-------- Exercise text --------

The OGTT revealed that glucose tolerance in SG-ex-supplemented GK rats appeared to be ameliorated compared with that in control GK rats. The plasma glucose levels were decreased significantly (P < 0·05) at 120 min in SG-ex-supplemented GK rats. The plasma insulin levels in the SG-ex-supplemented GK rats at 15 min were significantly higher than that in the control rats. An antioxidant, α-tocopherol, has been reported to ameliorate glycaemic control in GK rats (Ihara et al. Reference Ihara, Yamada and Toyokuni2000). It was reported that in the OGTT, plasma glucose levels were decreased significantly at 30 and 120 min in the α-tocopherol-supplemented GK rats and plasma insulin levels in α-tocopherol-supplemented GK rats were significantly higher at 30 min, which is quite similar to what we have observed in the SG-ex-supplemented GK rats. 11OM-V, one of the sweet components in SG-ex, has been reported to have an antioxidative effect (Takeo et al. Reference Takeo, Yoshida and Tada2002), and thus it may be possible that antioxidative components in SG-ex such as 11OM-V could have a similar effect as α-tocopherol.
It has been shown that the chronic hyperglycaemic state in the GK rat induces oxidative stress on the pancreatic β-cells, which appeared to cause cytotoxicity making pathological conditions worse (Ihara et al. Reference Ihara, Toyokuni, Uchida, Odaka, Tanaka, Ikeda, Hiai, Seino and Yamada1999). α-Tocopherol has been found to be accumulated in the pancreas when supplemented in the diet (Ihara et al. Reference Ihara, Yamada and Toyokuni2000). Although it has not yet been directly proven that antioxidative components in SG-ex are absorbed into the circulation, the reductions of lipid peroxidation (measured by TBARS) in the liver, plasma and pancreas of SG-ex-supplemented GK rats suggest that antioxidative components are absorbed and delivered to various tissues. It is therefore possible that antioxidative components in SG-ex were targeted to the pancreas and helped to repair its function as well as α-tocopherol did. This feasible hypothesis still needs to be investigated.

--------

Task directions — Carry on the passage about SG-ex supplementation in GK rats, starting after its last sentence.

-------- Record excerpts --------

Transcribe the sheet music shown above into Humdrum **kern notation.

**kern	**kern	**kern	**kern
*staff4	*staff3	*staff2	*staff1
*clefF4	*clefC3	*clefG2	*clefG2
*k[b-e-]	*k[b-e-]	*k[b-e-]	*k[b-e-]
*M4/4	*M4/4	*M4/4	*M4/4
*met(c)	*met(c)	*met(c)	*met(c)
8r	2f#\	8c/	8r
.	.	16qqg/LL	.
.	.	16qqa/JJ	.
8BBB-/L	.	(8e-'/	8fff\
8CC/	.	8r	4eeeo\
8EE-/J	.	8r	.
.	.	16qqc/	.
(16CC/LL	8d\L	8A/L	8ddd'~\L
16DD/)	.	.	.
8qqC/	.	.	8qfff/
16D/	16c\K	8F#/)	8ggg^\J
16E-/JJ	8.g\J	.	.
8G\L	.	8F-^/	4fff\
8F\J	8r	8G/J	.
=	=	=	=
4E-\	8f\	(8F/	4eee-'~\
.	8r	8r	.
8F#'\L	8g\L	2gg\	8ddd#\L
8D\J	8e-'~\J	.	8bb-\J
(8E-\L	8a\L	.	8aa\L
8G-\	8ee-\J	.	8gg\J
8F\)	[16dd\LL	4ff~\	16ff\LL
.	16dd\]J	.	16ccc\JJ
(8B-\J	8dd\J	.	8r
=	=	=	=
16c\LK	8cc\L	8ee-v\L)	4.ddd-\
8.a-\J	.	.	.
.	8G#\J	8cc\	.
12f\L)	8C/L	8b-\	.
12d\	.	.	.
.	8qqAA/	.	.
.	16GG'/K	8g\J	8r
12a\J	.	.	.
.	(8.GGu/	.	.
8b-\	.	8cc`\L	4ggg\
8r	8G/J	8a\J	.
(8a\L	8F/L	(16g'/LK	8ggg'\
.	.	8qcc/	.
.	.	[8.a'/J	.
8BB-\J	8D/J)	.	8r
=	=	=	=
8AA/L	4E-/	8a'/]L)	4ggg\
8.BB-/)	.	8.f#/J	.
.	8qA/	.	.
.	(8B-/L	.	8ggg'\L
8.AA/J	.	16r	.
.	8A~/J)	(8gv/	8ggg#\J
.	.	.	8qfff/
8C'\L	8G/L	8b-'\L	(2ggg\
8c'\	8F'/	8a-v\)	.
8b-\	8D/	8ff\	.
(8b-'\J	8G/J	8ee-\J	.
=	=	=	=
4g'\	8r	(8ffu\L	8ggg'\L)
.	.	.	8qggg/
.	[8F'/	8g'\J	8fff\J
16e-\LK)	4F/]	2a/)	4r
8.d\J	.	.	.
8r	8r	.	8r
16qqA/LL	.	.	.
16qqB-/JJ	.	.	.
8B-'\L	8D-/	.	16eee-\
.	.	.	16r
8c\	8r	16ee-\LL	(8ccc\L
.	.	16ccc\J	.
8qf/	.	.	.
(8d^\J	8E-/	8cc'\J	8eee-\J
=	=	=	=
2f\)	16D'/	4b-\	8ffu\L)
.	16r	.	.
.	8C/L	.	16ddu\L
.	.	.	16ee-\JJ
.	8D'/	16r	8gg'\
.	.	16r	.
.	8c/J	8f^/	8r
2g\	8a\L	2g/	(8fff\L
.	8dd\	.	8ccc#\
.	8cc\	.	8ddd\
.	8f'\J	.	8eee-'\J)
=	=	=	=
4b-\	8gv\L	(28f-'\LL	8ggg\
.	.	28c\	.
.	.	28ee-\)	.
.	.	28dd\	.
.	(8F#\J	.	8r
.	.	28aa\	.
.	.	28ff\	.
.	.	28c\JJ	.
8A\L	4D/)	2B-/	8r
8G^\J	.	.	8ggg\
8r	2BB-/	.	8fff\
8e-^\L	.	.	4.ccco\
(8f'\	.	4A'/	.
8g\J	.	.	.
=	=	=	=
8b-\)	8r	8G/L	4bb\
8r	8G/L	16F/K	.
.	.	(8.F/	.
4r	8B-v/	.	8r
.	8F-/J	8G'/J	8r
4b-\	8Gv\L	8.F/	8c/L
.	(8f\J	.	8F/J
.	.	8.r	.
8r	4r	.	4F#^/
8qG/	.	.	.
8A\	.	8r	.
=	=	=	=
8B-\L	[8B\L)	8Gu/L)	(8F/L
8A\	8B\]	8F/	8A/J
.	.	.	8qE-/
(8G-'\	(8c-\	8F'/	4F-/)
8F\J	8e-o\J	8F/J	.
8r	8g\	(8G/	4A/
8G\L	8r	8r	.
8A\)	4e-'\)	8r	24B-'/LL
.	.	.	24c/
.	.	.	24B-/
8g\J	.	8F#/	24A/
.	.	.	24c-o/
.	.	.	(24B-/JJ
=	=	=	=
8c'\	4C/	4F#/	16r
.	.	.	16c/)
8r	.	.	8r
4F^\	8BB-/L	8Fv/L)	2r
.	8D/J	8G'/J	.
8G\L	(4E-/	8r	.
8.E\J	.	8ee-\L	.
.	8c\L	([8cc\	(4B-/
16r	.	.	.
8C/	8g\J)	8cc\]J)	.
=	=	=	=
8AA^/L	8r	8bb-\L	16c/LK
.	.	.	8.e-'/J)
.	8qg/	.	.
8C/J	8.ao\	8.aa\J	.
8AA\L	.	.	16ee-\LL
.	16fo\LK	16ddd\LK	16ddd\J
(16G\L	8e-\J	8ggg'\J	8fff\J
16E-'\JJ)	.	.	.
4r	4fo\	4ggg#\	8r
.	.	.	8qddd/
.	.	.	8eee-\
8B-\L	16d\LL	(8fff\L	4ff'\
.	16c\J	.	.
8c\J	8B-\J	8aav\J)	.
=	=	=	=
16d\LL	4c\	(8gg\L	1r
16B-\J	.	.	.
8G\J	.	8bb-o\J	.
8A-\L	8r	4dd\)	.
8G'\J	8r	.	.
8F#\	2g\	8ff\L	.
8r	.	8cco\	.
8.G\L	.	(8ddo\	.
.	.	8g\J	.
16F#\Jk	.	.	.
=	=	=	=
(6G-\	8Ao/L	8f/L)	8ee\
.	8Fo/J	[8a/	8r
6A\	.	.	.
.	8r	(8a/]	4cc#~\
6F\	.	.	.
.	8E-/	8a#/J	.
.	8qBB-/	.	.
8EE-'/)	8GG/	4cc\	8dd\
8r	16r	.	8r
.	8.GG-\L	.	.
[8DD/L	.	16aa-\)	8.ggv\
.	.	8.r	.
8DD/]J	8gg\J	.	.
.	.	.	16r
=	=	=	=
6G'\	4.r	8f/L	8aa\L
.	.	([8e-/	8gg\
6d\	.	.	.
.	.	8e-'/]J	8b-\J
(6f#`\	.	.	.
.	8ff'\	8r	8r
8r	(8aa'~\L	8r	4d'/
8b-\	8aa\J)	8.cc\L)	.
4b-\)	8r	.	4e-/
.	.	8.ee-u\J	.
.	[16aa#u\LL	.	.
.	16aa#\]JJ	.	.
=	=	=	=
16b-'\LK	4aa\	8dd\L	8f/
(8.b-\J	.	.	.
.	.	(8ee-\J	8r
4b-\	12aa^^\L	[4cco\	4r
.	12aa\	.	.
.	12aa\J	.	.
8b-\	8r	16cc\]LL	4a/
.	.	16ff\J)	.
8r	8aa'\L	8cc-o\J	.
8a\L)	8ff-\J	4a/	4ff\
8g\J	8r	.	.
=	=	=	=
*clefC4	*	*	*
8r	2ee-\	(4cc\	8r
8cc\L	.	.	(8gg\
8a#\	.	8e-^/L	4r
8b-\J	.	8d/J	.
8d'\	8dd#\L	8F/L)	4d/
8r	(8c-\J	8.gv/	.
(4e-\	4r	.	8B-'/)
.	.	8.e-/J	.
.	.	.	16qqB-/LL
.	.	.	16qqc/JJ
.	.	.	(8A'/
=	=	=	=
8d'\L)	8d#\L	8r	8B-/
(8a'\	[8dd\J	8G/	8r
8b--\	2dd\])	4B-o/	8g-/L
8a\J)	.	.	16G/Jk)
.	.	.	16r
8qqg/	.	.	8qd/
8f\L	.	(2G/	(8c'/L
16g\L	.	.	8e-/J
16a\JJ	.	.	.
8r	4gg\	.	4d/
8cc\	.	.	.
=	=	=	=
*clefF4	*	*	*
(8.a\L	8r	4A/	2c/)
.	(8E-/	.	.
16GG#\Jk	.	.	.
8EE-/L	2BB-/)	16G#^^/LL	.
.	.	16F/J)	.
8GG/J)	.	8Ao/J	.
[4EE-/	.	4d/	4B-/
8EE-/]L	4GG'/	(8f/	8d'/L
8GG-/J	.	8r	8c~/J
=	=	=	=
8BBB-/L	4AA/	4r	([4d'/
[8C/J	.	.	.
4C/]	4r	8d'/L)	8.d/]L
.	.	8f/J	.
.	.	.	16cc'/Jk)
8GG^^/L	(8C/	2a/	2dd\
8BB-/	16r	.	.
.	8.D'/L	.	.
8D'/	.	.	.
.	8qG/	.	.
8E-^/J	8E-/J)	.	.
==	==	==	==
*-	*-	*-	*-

--------

Result for this task —
In a recent placebo-controlled large-scale clinical trial, acarbose, an α-glucosidase inhibitor, has been shown to improve sensitivity to insulin and decrease postprandial hyperglycaemia, thereby releasing the stress on the β-cells (Chiasson et al. Reference Chiasson, Josse and Leiter1996). The fundamental mechanisms of acarbose and that of SG-ex are similar, i.e. they act as α-glucosidase inhibitors. Therefore it is conceivable that long-term supplementation with SG-ex could have the similar antidiabetic effect in human subjects.
In summary, SG-ex exhibited an antidiabetic effect on the spontaneously diabetic GK rat by improving insulin response in the OGTT, accumulating insulin in the pancreas in the fasting state, ameliorating kidney function, and enhancing antioxidative properties in the liver and the plasma.